Another year of a public deficit

2021 will be the second year with a public deficit, after nine years of surpluses, as expenditures will remain high and tax revenues will fall. Accordingly, the public debt ratio will remain above the Maastricht target of 60% of GDP. Germany’s current account balance, however, should change only mildly. In 2020, the decrease in the goods trade surplus was partly leveled out by a less important services trade deficit and higher incomes from investments abroad. In 2021, the goods trade balance should improve somewhat, while the services deficit will probably remain muted, which should, in total, increase the current account surplus again.
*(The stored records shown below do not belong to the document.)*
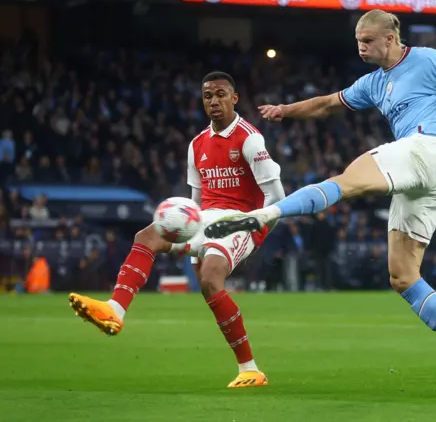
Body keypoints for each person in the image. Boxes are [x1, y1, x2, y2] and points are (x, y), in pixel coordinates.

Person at [206, 9, 436, 393]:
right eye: (357, 41)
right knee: (402, 276)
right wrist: (286, 110)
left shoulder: (427, 59)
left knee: (347, 181)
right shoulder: (372, 83)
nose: (361, 47)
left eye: (367, 40)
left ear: (389, 38)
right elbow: (328, 103)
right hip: (427, 181)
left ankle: (264, 214)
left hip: (424, 148)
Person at [68, 71, 285, 388]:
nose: (214, 100)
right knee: (146, 236)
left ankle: (250, 369)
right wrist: (187, 231)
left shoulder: (250, 139)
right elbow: (196, 202)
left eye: (221, 94)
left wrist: (256, 229)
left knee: (211, 279)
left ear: (235, 98)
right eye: (208, 95)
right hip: (207, 218)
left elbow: (277, 198)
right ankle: (114, 310)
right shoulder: (197, 145)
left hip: (242, 220)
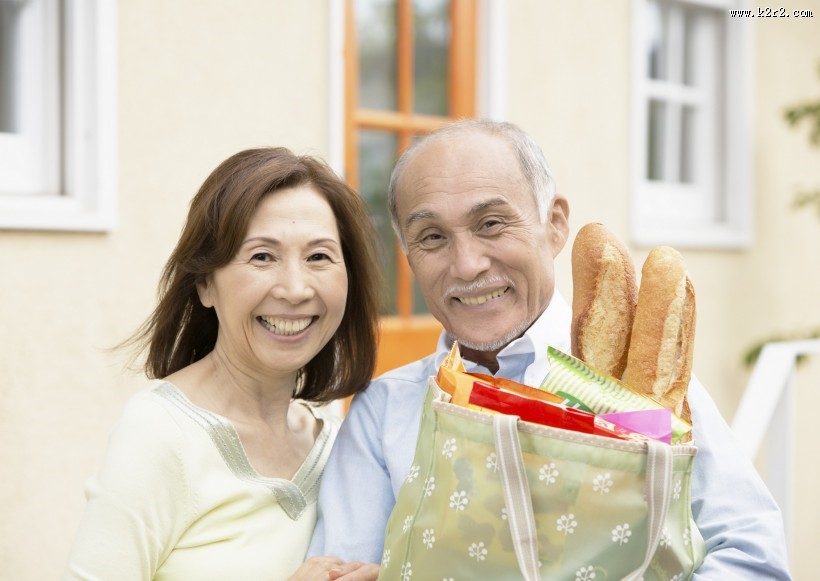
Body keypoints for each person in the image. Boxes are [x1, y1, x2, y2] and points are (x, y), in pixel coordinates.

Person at [309, 119, 792, 579]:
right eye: (432, 237)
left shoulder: (637, 387)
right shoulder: (384, 411)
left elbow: (752, 555)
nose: (468, 263)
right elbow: (341, 570)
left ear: (555, 224)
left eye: (491, 224)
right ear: (408, 255)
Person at [64, 147, 382, 580]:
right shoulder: (159, 433)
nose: (295, 288)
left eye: (319, 257)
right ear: (205, 285)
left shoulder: (332, 438)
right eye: (262, 256)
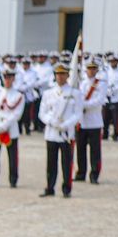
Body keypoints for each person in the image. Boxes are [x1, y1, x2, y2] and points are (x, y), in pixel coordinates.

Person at [38, 64, 79, 197]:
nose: (60, 77)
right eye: (57, 74)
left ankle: (67, 188)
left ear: (68, 75)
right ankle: (50, 187)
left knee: (67, 163)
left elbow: (77, 114)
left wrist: (66, 124)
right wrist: (51, 121)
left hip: (66, 133)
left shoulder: (75, 93)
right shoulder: (48, 93)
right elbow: (42, 113)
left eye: (63, 74)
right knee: (51, 163)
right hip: (51, 133)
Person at [0, 67, 24, 189]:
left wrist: (5, 125)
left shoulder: (18, 96)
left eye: (10, 78)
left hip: (11, 129)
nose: (7, 80)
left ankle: (13, 180)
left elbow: (17, 114)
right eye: (5, 78)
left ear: (13, 79)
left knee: (12, 157)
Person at [75, 60, 104, 185]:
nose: (91, 71)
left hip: (94, 122)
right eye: (89, 68)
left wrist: (82, 104)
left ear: (97, 70)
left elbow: (99, 101)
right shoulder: (80, 84)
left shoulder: (101, 84)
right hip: (82, 122)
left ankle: (94, 175)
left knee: (95, 151)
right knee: (80, 149)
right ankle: (81, 173)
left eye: (93, 68)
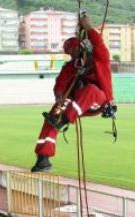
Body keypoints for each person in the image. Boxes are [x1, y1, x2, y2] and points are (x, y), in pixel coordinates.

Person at [31, 16, 113, 172]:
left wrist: (88, 27)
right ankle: (43, 158)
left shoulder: (100, 59)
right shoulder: (70, 67)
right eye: (70, 53)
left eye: (74, 50)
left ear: (82, 47)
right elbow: (60, 83)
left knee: (91, 90)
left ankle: (63, 121)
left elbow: (99, 44)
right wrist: (59, 94)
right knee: (54, 113)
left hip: (98, 101)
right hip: (77, 104)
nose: (72, 55)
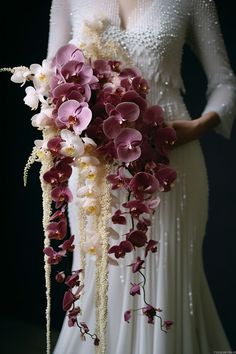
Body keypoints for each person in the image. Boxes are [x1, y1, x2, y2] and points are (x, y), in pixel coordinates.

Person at [48, 0, 236, 353]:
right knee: (97, 282)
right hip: (95, 173)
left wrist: (195, 127)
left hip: (171, 160)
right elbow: (52, 78)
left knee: (165, 280)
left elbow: (225, 83)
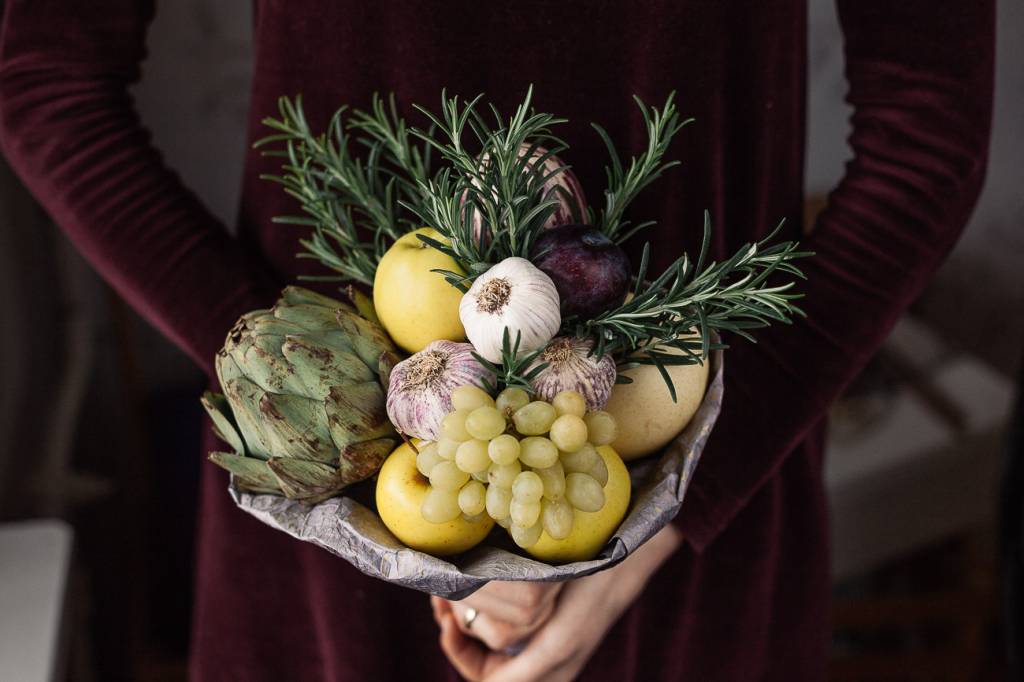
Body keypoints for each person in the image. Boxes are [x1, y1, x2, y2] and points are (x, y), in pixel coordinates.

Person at [0, 1, 994, 680]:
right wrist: (303, 387)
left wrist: (675, 505)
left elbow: (930, 133)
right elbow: (51, 84)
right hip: (336, 554)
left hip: (691, 544)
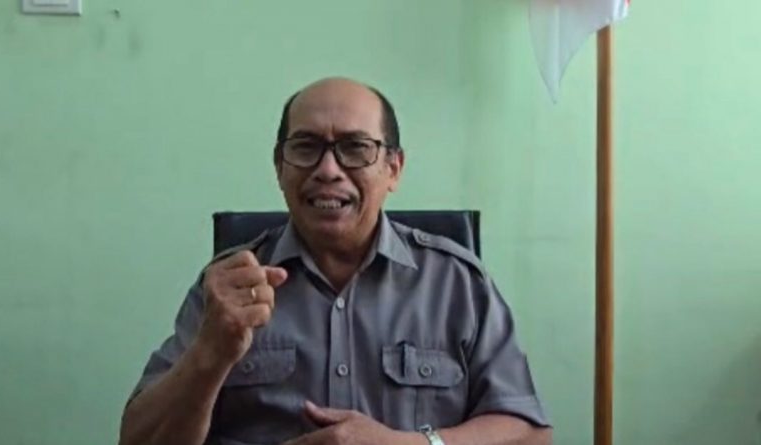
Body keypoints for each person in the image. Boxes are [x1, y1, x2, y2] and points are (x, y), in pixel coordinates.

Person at [119, 78, 552, 445]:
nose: (328, 169)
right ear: (279, 167)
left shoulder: (457, 283)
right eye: (306, 147)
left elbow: (531, 434)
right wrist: (209, 355)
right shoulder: (229, 288)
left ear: (393, 169)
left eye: (355, 147)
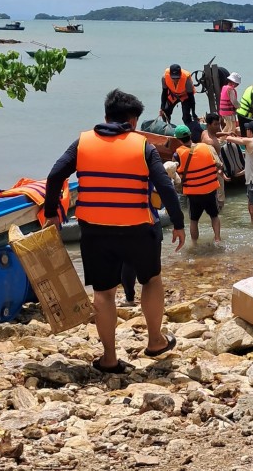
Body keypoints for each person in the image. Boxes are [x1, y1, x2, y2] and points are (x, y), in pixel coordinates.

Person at [44, 88, 185, 371]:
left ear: (106, 116)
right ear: (133, 122)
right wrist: (178, 222)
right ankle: (155, 340)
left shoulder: (82, 143)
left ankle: (109, 358)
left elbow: (55, 174)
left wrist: (51, 214)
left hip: (95, 230)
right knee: (151, 280)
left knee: (104, 292)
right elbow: (165, 186)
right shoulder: (143, 146)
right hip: (138, 228)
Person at [173, 124, 221, 243]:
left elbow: (174, 175)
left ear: (178, 139)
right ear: (190, 135)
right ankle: (218, 238)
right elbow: (218, 165)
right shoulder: (206, 147)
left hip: (193, 194)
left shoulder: (177, 154)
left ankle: (194, 244)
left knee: (194, 220)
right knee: (214, 216)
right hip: (210, 190)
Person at [226, 120, 253, 227]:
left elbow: (229, 139)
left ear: (250, 131)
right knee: (251, 210)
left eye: (247, 129)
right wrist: (239, 174)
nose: (246, 131)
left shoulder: (252, 142)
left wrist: (230, 135)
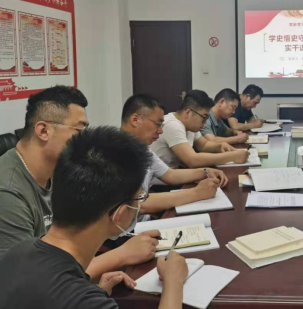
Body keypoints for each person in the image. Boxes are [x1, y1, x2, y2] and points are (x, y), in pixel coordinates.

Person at [0, 126, 190, 309]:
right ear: (119, 215)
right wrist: (174, 281)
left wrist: (98, 290)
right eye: (139, 198)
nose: (140, 203)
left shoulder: (17, 252)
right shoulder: (84, 301)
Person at [0, 86, 160, 280]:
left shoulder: (59, 169)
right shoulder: (8, 192)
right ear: (43, 131)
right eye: (80, 130)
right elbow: (25, 281)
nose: (85, 139)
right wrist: (121, 255)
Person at [121, 94, 228, 218]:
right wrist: (197, 193)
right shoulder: (115, 154)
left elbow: (170, 175)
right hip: (131, 228)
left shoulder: (142, 149)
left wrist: (206, 171)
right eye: (158, 124)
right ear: (135, 120)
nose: (161, 131)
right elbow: (138, 203)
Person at [151, 90, 249, 168]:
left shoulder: (190, 126)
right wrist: (231, 157)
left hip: (176, 174)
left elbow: (204, 145)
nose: (205, 122)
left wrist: (220, 146)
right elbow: (193, 160)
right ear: (188, 113)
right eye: (204, 117)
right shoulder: (172, 125)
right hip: (161, 183)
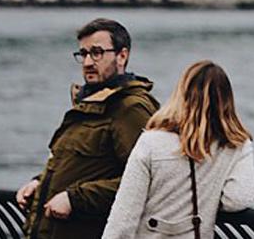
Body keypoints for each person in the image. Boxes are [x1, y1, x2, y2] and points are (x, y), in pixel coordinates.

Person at [17, 18, 159, 239]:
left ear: (122, 55)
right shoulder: (88, 104)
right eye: (83, 54)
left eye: (97, 52)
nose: (87, 62)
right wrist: (40, 183)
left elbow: (151, 181)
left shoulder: (131, 108)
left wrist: (76, 199)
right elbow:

COVID-19 gives the government a confidence boost

Chancellor Angela Merkel (CDU) is leading the third consecutive Grand Coalition between Conservatives (CDU/CSU) and the Social Democrats (SPD). The half-heartedness in both parties for this coalition led to the change in their leadership and remained a problematic issue even afterward. However, Chancellor Merkel regained support with her work to fight COVID-19 and the support rate of the Conservatives increased from around 27% in late February 2020 to 37% at the end of the year. This came at the expense of the Greens (18% in late 2020 down from 22% before COVID-19, remained in 2nd place) and the right-wing AfD (9% in late 2020, down from 14% before COVID-19). While the Grand Coalition is expected to remain until the next general election in September 2021, chances are high that the first conservative-green coalition on the federal level could be formed after the election. Angela Merkel, however, will not candidate for the Chancellorship anymore.